En revanche, il ne peut pas s'opposer aux autres travaux, qu'ils soient ou non urgents, et ce, quelle que soit la nature des réparations envisagées (réparations d'entretien ou grosses réparations). A défaut, le locataire pourra se voir infliger les sanctions suivantes :

  • une condamnation sous astreinte à obtempérer,
  • le versement de dommages et intérêts,
  • la résiliation judiciaire du bail.

Quelle procédure le bailleur doit-il respecter ?

Le bailleur doit informer le locataire avant le début des travaux de leur nature et de leur modalité d'exécution. La notification de travaux doit lui être remise en main propre ou par lettre recommandée avec avis de réception.
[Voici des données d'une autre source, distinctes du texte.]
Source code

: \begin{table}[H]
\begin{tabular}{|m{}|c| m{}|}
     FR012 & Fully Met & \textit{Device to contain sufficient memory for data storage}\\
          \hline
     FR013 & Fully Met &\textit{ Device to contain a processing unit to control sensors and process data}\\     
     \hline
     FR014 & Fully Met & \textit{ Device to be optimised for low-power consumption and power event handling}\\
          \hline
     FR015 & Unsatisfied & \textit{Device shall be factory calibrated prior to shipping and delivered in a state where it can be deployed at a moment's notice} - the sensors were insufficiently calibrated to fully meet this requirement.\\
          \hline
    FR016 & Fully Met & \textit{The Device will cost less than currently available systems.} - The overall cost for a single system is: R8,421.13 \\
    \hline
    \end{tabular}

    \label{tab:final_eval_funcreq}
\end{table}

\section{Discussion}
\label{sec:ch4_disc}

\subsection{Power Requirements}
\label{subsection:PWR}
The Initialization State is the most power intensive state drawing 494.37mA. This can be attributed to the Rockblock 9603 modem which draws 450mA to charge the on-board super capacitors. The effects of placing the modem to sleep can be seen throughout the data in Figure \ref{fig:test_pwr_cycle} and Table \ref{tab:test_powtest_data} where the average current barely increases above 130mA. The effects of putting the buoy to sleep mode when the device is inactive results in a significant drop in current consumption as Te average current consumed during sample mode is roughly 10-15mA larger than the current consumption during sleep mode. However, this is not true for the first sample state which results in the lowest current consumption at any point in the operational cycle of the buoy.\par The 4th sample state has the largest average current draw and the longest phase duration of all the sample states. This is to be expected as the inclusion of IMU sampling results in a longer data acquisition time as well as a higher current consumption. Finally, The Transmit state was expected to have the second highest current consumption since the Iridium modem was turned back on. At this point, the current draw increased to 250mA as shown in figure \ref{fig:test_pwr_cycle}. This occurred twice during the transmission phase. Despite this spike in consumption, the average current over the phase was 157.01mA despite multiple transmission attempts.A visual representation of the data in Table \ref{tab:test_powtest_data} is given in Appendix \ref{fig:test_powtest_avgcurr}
Les travaux ne peuvent pas être réalisés les samedis, dimanches et jours fériés sans l'accord exprès du locataire.

Faut-il dédommager le locataire ?

Lorsque la réalisation des travaux entraîne une gêne excessive pour le locataire, il est en droit d'obtenir une contrepartie :

  • Si les travaux durent plus de 21 jours, le loyer est diminué à proportion de la durée des travaux et de la partie du logement dont le locataire est privé. A défaut d'accord, le montant de la contrepartie sera fixé par le juge. Aucune clause du bail ne peut déroger à ce principe.
  • Si les travaux durent moins de 21 jours, le locataire ne peut exiger aucune indemnisation.

Lorsque les travaux rendent le logement inhabitable, le locataire peut demander au tribunal la résiliation de son bail sans préavis, aux torts du bailleur. Un bailleur qui fait volontairement durer les travaux au point de perturber gravement les conditions de vie du locataire pourra être condamné en justice à lui verser des dommages et intérêts.